La société civile catalane est moins optimiste. On sait que la politique abertzale catalane marche sur deux pieds : trois partis politiques d’un côté et de l’autre, deux organismes très puissants et structurés, représentant la société civile, l’ANC (Assemblée nationale catalane, 80.000 membres, organisés par régions et par secteurs professionnels) et Ómnium cultural (180.000 membres, soucieux de défendre la langue et la culture catalanes). Sans eux, point de renouveau et d’unité d’action, leur détermination fut essentielle au début des années 2000 pour bâtir l’unité d’un peuple et faire du souverainisme une revendication majoritaire (52%). Aujourd’hui l’ANC affirme qu’il n’y a plus grand chose à attendre des partis et Ómnium cultural regrette que la résistance civile devienne secondaire et futile. La tension monte d’un cran la 1er septembre lorsque Pere Aragonés annonce qu’il ne participera pas le 11 à la Diada, l’Aberri eguna catalan. En revanche, son parti l’ERC défilera. Le président catalan se défend contre les attaques venues de ses partenaires qui “adressent leurs critiques plus à ERC qu’au gouvernement espagnol”. Il demande à JxCat de faire des propositions concrètes et efficaces qui soient des alternatives au dialogue entamé avec Madrid. Il indique le 30 août, aux journées du MEDEF français, qu’il désire l’amnistie de tous les presos de 2017 et la mise en oeuvre d’un référendum d’autodétermination, en accord avec le gouvernement espagnol. Une proposition qui rappelle celle du PNV en Pays Basque, à une différence près : deux referendums, organisés entre tous et non reconnus par l’Espagne, ont déjà eu lieu et même une déclaration d’indépendance par le Parlement. Désormais plus rien n’est comme avant. En Hegoalde, nous en sommes encore loin. En Comú, le Podemos catalan, critique vertement le gouvernement de Pere Aragonés et lui reproche son inaction quant à la résolution des questions concrètes : la gestion de l’eau, l’inflation, la crise énergétique, etc.
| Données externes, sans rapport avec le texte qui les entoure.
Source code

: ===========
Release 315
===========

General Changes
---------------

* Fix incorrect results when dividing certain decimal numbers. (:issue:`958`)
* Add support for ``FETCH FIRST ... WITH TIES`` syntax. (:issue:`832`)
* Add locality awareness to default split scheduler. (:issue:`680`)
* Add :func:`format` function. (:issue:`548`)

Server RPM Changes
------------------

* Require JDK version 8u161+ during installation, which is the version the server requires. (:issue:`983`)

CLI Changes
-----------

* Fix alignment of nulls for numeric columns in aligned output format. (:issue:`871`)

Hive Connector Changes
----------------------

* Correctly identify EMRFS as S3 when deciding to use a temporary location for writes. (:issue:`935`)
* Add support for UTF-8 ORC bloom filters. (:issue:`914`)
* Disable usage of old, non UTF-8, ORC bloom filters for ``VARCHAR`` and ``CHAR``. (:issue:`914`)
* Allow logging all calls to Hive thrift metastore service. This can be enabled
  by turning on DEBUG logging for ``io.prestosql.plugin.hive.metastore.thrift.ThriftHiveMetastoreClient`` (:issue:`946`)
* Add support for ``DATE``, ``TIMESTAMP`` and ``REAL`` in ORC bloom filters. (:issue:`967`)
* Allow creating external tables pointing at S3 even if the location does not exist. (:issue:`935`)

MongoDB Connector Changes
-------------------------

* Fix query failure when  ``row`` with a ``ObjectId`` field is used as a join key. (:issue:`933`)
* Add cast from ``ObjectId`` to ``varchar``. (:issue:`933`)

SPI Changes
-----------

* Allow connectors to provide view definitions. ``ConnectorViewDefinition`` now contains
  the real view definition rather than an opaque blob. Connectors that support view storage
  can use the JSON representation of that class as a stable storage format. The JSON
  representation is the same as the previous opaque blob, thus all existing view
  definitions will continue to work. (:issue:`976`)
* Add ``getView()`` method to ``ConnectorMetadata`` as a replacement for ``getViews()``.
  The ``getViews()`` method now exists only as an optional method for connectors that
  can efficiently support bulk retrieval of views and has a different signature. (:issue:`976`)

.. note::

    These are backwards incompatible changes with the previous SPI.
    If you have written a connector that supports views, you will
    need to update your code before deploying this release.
Seul baume au coeur dans cet océan de tensions, la déclaration du Comité des droits de l’homme de l’ONU qui, le 30 août, condamne l’Espagne pour avoir violé le Pacte international des droits civils et politiques en incarcérant pour sédition et en suspendant le mandat électif de nombreux dirigeants indépendantistes catalans. Cela peu après l’organisation du référendum du 1er octobre 2017. Dans les trois mois qui viennent, le président catalan Pere Aragonés devra faire approuver le budget 2023. Ce sera un test. Les socialistes catalans (section du PSOE) offrent déjà leur soutien. Quelle sera l’attitude d’En Comú ? CUP et JxCat accepteront-ils de reconstituer la majorité souverainiste aux côtés d’ERC ? L’automne sera chaud et tous les partis ont les yeux rivés sur les élections municipales de mai 2023 qui seront un indicateur grandeur nature de l’état de l’opinion sur ces questions complexes engageant le destin d’un peuple. Comme dans quasiment tous les Etats européens, la difficulté à rassembler des majorités gouvernementales et les incertitudes quant à l’avenir, sont immenses. Elles perturbent les projets politiques et les ralentissent.
(1) En décodé, “majorité transversale” signifie que celle-ci doit rassembler des formations catalanistes et espagnolistes.
(2) L’arrivée de la gauche au pouvoir en France en 1981 entraîna la nécessité de se plier, de lâcher du lest, la soumission au réalisme politique, le désenchantement, l’abandon de ses convictions et pour finir le reniement. Voir là dessus les belles pages d’Antoine Comte La défaite : la gauche, la raison d’État et le citoyen.
(3) Pour comprendre l’état des forces en présence, voici la composition du parlement catalan : ERC (33 députés), JxCat (32 élus) qui gouvernent ensemble, CUP (9) qui soutient sans participer ; dans l’opposition, PSOE-PSC (33), En Comù (8), Vox (11), Ciudadanos (6), PP (3) ; majorité absolue à 68.